Problem to work on - Would you filter these records and copy every line that has the word "Left"?

Data supplied -
◆ ◆ ◆

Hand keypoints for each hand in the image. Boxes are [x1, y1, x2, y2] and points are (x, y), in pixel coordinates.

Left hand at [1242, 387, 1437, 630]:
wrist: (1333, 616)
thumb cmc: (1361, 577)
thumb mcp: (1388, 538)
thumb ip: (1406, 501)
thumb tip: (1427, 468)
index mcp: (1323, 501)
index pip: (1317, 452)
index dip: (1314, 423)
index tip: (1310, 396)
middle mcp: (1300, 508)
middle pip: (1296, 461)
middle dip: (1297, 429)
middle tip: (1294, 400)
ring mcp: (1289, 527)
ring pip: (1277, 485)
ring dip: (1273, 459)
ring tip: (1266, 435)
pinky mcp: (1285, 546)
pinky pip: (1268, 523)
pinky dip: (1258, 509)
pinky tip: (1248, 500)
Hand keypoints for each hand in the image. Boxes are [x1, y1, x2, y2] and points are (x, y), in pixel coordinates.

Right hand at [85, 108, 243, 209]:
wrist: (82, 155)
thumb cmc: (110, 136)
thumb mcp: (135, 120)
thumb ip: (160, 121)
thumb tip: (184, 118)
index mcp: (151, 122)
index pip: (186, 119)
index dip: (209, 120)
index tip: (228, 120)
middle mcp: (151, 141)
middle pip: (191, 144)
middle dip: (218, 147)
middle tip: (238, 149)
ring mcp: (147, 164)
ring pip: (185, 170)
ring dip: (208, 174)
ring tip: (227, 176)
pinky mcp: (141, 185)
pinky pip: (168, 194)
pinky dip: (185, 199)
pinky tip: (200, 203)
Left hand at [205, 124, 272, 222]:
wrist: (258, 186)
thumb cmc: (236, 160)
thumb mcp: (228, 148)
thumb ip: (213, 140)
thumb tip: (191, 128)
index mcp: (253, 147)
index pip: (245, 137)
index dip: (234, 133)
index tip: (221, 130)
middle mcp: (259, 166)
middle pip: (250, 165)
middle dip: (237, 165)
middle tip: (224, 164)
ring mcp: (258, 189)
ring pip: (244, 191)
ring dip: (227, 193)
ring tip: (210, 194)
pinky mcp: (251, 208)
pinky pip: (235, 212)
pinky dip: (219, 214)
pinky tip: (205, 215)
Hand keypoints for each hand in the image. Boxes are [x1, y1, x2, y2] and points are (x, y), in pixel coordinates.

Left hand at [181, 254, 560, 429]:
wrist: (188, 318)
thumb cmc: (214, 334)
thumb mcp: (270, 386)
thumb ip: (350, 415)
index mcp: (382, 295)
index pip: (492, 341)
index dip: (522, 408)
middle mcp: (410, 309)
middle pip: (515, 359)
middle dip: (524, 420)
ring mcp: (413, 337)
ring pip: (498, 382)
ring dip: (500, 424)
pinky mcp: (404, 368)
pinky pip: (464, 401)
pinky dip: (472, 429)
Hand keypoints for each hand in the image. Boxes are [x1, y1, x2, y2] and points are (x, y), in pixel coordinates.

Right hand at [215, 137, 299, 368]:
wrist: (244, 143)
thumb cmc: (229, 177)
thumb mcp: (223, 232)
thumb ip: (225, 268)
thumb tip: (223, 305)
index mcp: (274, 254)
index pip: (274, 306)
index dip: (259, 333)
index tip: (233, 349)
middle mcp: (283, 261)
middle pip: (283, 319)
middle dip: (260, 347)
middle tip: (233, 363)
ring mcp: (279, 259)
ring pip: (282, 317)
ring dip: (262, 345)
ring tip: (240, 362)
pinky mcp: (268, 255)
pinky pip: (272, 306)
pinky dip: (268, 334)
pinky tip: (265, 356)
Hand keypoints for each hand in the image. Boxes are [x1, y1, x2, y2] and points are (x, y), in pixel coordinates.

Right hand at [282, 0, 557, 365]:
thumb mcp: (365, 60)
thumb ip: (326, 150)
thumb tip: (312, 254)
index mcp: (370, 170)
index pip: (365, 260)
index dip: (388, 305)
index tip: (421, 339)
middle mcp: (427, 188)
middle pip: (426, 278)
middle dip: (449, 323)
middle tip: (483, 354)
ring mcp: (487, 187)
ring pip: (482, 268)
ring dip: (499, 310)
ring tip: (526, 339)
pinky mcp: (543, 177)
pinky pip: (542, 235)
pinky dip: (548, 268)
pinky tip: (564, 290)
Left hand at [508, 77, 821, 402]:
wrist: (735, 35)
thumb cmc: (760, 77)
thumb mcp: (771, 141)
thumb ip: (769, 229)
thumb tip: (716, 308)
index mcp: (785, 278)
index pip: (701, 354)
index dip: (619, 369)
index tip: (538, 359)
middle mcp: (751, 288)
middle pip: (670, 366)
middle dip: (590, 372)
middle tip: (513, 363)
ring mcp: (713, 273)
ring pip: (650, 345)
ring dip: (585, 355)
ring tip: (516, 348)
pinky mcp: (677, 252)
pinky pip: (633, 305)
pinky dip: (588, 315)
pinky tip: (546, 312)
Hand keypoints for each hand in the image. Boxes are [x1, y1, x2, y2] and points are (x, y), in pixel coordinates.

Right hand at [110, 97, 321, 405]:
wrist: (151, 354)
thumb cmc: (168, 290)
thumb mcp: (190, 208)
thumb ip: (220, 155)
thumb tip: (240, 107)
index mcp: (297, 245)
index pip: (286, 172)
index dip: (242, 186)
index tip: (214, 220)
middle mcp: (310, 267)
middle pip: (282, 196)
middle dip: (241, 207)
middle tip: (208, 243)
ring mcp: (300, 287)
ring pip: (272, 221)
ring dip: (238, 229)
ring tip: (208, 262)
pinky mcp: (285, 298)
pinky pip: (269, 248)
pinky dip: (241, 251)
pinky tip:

◆ ◆ ◆

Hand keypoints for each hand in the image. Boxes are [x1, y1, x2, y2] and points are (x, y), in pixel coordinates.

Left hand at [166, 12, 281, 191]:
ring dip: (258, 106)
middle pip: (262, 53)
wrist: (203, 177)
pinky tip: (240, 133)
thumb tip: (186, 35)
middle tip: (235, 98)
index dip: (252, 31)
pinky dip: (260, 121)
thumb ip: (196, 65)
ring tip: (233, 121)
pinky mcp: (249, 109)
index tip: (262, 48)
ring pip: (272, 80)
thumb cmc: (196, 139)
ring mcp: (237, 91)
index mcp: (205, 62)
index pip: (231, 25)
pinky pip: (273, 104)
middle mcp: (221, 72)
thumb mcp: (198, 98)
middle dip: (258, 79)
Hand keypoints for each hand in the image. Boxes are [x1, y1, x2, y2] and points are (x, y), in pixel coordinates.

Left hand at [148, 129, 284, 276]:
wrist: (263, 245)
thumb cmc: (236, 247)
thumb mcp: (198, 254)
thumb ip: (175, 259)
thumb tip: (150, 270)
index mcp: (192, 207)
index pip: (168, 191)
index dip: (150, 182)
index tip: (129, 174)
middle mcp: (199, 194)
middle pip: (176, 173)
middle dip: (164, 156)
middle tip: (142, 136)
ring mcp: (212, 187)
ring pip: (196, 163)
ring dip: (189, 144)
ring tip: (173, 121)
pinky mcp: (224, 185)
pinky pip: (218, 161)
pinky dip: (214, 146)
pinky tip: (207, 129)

◆ ◆ ◆

Exercise response -
Left hand at [1242, 387, 1437, 630]:
Left hand at [205, 124, 272, 222]:
Left hand at [181, 254, 560, 429]:
Left hand at [508, 77, 821, 402]:
Left hand at [166, 12, 281, 191]:
Left hand at [148, 129, 284, 276]:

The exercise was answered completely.